### AIM OF THE TASK
Write out the full applicants' legal analysis passage below word for word, without changing anything.

### SOURCE EXCERPT
-*-
Applicants' Legal Analysis

    1. Section 57(a)(4) of the Act prohibits certain affiliated persons 
of a BDC from participating in joint transactions with the BDC or a 
company controlled by a BDC in contravention of rules as prescribed by 
the Commission. Under section 57(b)(2) of the Act, any person who is 
directly or indirectly controlling, controlled by, or under common 
control with a BDC is subject to section 57(a)(4). Applicants submit 
that each of the Regulated Funds and Affiliated Private Funds could be 
deemed to be a person related to each Regulated Fund in a manner 
described by section 57(b) by virtue of being under common control. 
Section 57(i) of the Act provides that, until the Commission prescribes 
rules under section 57(a)(4), the Commission's rules under section 
17(d) of the Act applicable to registered closed-end investment 
companies will be deemed to apply to transactions subject to section 
57(a)(4). Because the Commission has not adopted any rules under 
section 57(a)(4), rule 17d-1 also applies to joint transactions with 
Regulated Funds that are BDCs. Section 17(d) of the Act and rule 17d-1 
under the Act are applicable to Regulated Funds that are registered 
closed-end investment companies.
-*-
### RAW DATA
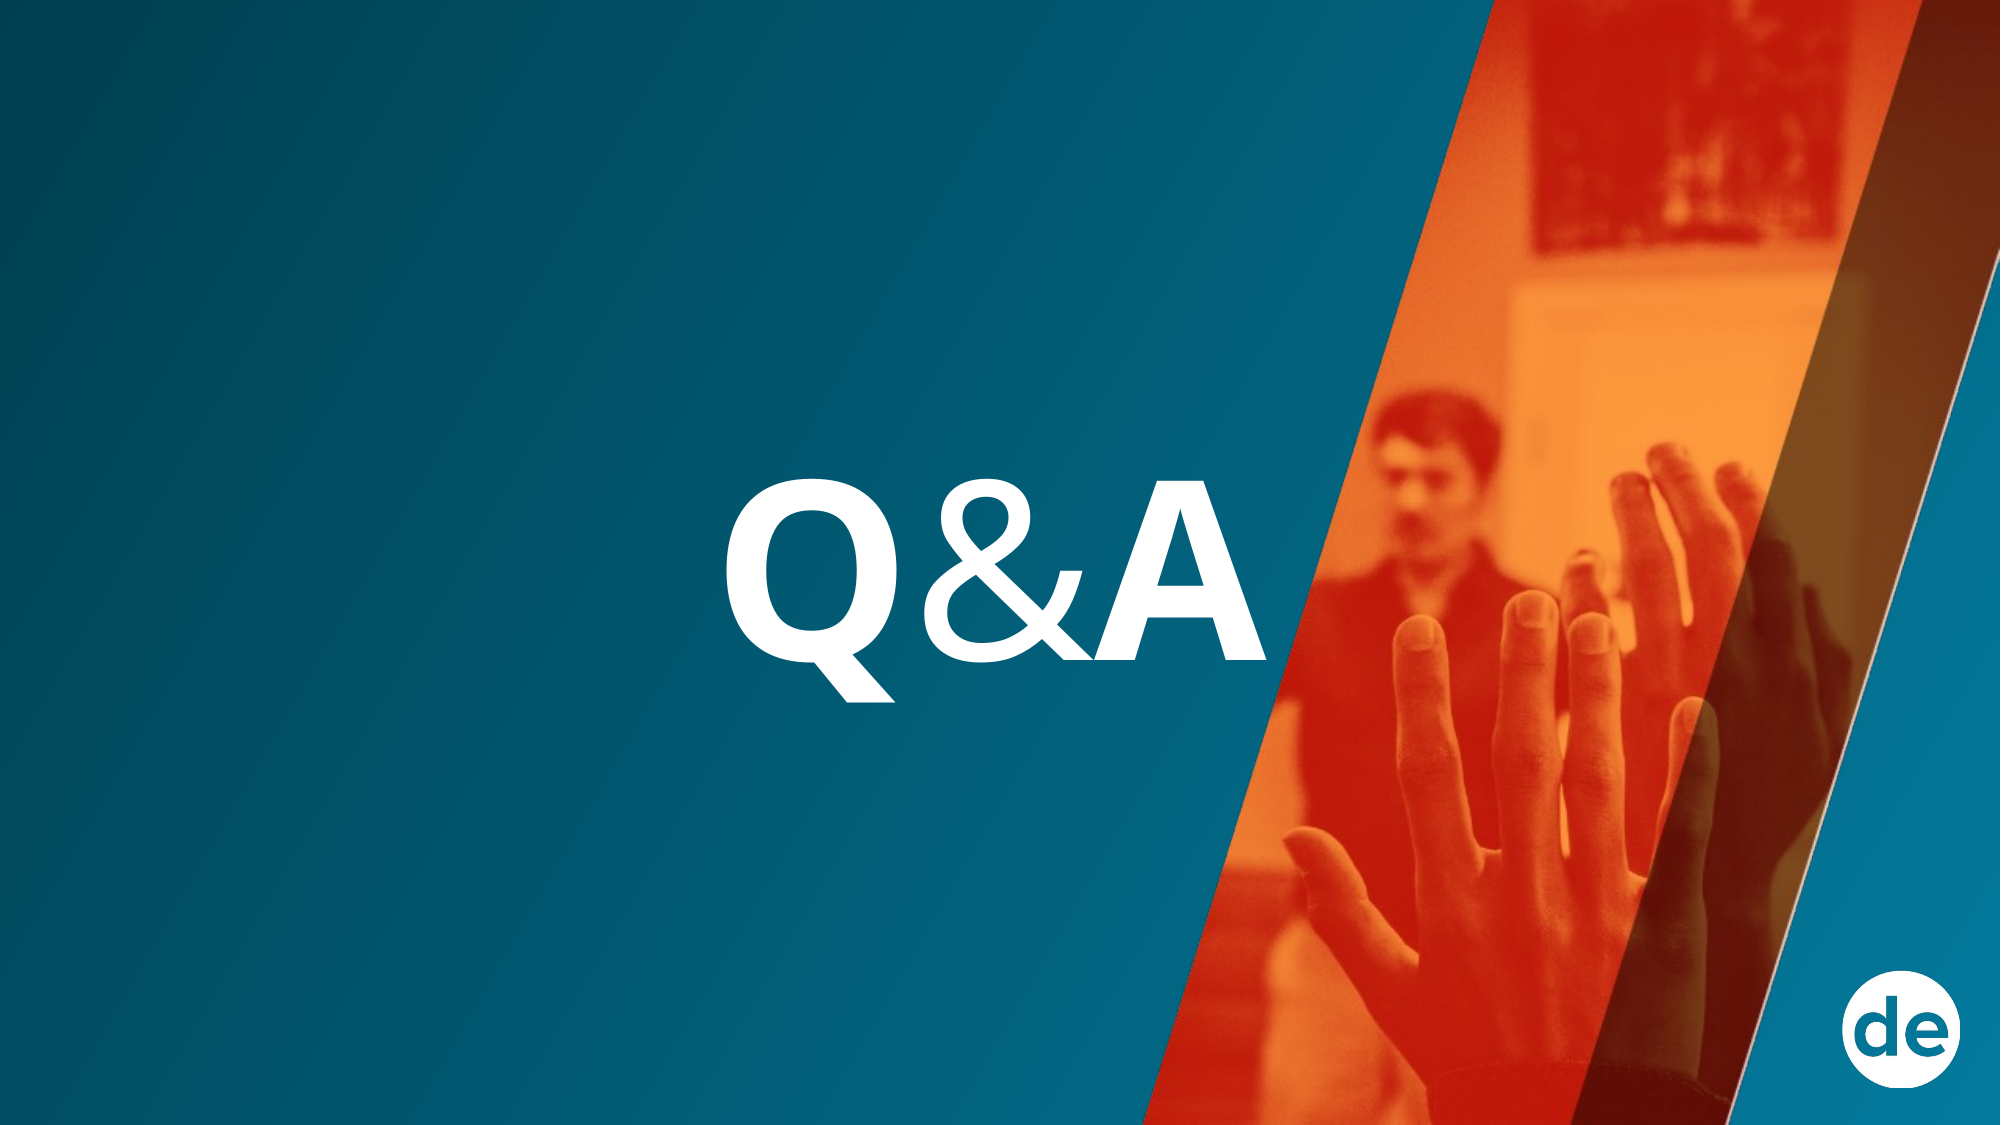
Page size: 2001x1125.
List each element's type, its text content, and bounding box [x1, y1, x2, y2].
-*-
### ANSWER BELOW
Applicants' Legal Analysis

    1. Section 57(a)(4) of the Act prohibits certain affiliated persons 
of a BDC from participating in joint transactions with the BDC or a 
company controlled by a BDC in contravention of rules as prescribed by 
the Commission. Under section 57(b)(2) of the Act, any person who is 
directly or indirectly controlling, controlled by, or under common 
control with a BDC is subject to section 57(a)(4). Applicants submit 
that each of the Regulated Funds and Affiliated Private Funds could be 
deemed to be a person related to each Regulated Fund in a manner 
described by section 57(b) by virtue of being under common control. 
Section 57(i) of the Act provides that, until the Commission prescribes 
rules under section 57(a)(4), the Commission's rules under section 
17(d) of the Act applicable to registered closed-end investment 
companies will be deemed to apply to transactions subject to section 
57(a)(4). Because the Commission has not adopted any rules under 
section 57(a)(4), rule 17d-1 also applies to joint transactions with 
Regulated Funds that are BDCs. Section 17(d) of the Act and rule 17d-1 
under the Act are applicable to Regulated Funds that are registered 
closed-end investment companies.